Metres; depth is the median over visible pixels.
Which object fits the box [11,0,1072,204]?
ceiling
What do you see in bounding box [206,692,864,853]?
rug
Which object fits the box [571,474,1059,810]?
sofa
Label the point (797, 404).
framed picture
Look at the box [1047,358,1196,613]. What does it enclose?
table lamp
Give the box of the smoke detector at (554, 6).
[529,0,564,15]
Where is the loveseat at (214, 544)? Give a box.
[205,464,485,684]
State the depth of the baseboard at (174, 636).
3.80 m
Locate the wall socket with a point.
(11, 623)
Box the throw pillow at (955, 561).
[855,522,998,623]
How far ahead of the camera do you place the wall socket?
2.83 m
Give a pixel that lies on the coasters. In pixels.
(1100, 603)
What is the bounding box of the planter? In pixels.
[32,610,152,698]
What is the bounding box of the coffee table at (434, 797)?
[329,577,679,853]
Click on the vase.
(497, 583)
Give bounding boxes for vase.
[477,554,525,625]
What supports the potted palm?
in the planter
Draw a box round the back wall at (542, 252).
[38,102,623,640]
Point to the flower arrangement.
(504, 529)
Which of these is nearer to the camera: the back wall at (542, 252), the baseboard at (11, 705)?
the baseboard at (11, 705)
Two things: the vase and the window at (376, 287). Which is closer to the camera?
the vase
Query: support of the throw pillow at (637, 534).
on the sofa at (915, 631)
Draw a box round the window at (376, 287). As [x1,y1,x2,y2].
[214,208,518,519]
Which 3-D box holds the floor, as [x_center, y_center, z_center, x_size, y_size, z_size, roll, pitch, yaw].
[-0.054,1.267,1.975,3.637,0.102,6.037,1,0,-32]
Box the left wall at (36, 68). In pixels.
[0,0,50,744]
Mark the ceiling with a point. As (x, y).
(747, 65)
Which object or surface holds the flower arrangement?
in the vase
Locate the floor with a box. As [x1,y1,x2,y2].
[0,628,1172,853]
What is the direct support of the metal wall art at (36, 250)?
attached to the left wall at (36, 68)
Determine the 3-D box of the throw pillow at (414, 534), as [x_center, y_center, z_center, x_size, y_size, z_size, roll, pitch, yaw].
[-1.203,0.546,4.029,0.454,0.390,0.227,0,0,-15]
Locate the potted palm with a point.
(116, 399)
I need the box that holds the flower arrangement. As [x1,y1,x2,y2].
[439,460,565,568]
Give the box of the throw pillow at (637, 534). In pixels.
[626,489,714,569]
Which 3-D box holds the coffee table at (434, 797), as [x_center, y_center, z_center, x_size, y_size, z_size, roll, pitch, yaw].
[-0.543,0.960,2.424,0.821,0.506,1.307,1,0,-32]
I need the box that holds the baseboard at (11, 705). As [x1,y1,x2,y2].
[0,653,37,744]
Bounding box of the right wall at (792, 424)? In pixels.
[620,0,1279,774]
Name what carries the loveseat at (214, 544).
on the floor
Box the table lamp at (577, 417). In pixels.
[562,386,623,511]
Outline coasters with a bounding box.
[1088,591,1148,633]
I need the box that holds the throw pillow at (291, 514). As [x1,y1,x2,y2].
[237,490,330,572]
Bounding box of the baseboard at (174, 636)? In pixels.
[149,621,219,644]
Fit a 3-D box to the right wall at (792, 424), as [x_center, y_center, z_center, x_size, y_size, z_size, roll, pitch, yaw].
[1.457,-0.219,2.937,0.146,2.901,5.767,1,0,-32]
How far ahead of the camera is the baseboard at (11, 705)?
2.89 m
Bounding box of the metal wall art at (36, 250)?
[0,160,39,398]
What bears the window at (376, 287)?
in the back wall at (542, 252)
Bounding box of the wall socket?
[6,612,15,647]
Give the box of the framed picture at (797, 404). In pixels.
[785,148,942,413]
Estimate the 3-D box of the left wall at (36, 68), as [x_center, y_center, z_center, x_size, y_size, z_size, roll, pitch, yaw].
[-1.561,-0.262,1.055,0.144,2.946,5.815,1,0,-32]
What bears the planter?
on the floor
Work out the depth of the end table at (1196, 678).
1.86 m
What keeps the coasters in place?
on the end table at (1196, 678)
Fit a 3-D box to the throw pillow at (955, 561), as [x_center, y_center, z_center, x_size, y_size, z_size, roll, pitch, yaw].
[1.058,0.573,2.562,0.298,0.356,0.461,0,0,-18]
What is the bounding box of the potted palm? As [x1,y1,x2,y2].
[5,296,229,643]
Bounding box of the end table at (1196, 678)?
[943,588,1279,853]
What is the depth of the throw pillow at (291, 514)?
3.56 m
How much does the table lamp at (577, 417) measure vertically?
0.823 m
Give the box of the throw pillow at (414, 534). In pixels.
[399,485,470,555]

+---+

-- What this task involves --
In full and without changes, copy the entries above.

-- Task response --
Metres; depth is the median over visible pixels.
Which object fits the box [11,0,1072,204]?
ceiling
What do you see in bounding box [206,692,864,853]?
rug
Which object fits the box [571,474,1059,810]?
sofa
Label the point (797, 404).
framed picture
Look at the box [1047,358,1196,613]. What does it enclose?
table lamp
Give the box of the smoke detector at (554, 6).
[529,0,564,15]
Where is the loveseat at (214, 544)? Give a box.
[205,464,485,684]
State the depth of the baseboard at (174, 636).
3.80 m
Locate the wall socket with a point.
(11, 623)
Box the throw pillow at (955, 561).
[855,522,998,623]
How far ahead of the camera do you place the wall socket?
2.83 m
Give a pixel that lies on the coasters. In pixels.
(1100, 603)
What is the bounding box of the planter? In pixels.
[32,610,152,698]
What is the bounding box of the coffee table at (434, 797)?
[329,577,679,853]
Click on the vase.
(497, 583)
Give bounding boxes for vase.
[477,554,525,625]
What supports the potted palm?
in the planter
Draw a box round the back wall at (542, 252).
[38,102,623,640]
Point to the flower arrangement.
(504, 529)
Which of these is nearer to the camera: the back wall at (542, 252), the baseboard at (11, 705)?
the baseboard at (11, 705)
Two things: the vase and the window at (376, 287). Which is closer to the camera?
the vase
Query: support of the throw pillow at (637, 534).
on the sofa at (915, 631)
Draw a box round the window at (376, 287). As [x1,y1,x2,y2].
[214,208,518,519]
Which 3-D box holds the floor, as [x_center, y_center, z_center, x_size, y_size, z_size, roll, pitch, yaw].
[-0.054,1.267,1.975,3.637,0.102,6.037,1,0,-32]
Box the left wall at (36, 68). In pixels.
[0,0,50,744]
Mark the ceiling with a point. As (x, y).
(747, 65)
Which object or surface holds the flower arrangement?
in the vase
Locate the floor with a box. As [x1,y1,x2,y2].
[0,628,1172,853]
What is the direct support of the metal wall art at (36, 250)?
attached to the left wall at (36, 68)
Determine the 3-D box of the throw pillow at (414, 534), as [x_center, y_center, z_center, x_size, y_size, z_size, roll, pitch, yaw].
[-1.203,0.546,4.029,0.454,0.390,0.227,0,0,-15]
Locate the potted palm with a point.
(116, 399)
I need the box that holds the flower arrangement. As [x1,y1,x2,y2].
[439,460,565,568]
Give the box of the throw pillow at (637, 534). In pixels.
[626,489,714,569]
Which 3-D box holds the coffee table at (434, 797), as [x_center, y_center, z_center, x_size, y_size, z_size, roll, pitch, yaw].
[-0.543,0.960,2.424,0.821,0.506,1.307,1,0,-32]
I need the box that holds the baseboard at (11, 705). As [x1,y1,x2,y2].
[0,653,37,744]
Bounding box of the right wall at (792, 424)? In pixels.
[620,0,1279,774]
Name what carries the loveseat at (214, 544).
on the floor
Box the table lamp at (577, 417). In pixels.
[562,386,623,511]
Outline coasters with a bounding box.
[1088,591,1148,633]
I need the box that holds the throw pillow at (291, 514). As [x1,y1,x2,y2].
[237,490,330,572]
Bounding box of the baseboard at (174, 636)? In pixels.
[149,621,219,644]
Fit a 3-D box to the right wall at (792, 424), as [x_center, y_center, z_center, x_size, y_size, z_size, roll, pitch, yaw].
[1.457,-0.219,2.937,0.146,2.901,5.767,1,0,-32]
How far ahead of the camera is the baseboard at (11, 705)?
2.89 m
Bounding box of the metal wall art at (36, 250)?
[0,160,39,398]
What bears the window at (376, 287)?
in the back wall at (542, 252)
Bounding box of the wall socket?
[6,612,15,647]
Give the box of the framed picture at (797, 404). In pixels.
[785,148,942,413]
Estimate the 3-D box of the left wall at (36, 68), as [x_center, y_center, z_center, x_size, y_size, z_size, roll, pitch, yaw].
[-1.561,-0.262,1.055,0.144,2.946,5.815,1,0,-32]
What bears the planter?
on the floor
Work out the depth of the end table at (1196, 678).
1.86 m
What keeps the coasters in place?
on the end table at (1196, 678)
Fit a 3-D box to the throw pillow at (955, 561), as [x_center, y_center, z_center, x_size, y_size, z_size, roll, pitch, yaw].
[1.058,0.573,2.562,0.298,0.356,0.461,0,0,-18]
What is the bounding box of the potted palm? As [x1,y1,x2,y2].
[5,296,229,643]
Bounding box of the end table at (1196, 678)?
[943,588,1279,853]
What is the depth of the throw pillow at (291, 514)?
3.56 m
How much does the table lamp at (577, 417) measure vertically?
0.823 m
Give the box of the throw pillow at (414, 534). In pixels.
[399,485,470,555]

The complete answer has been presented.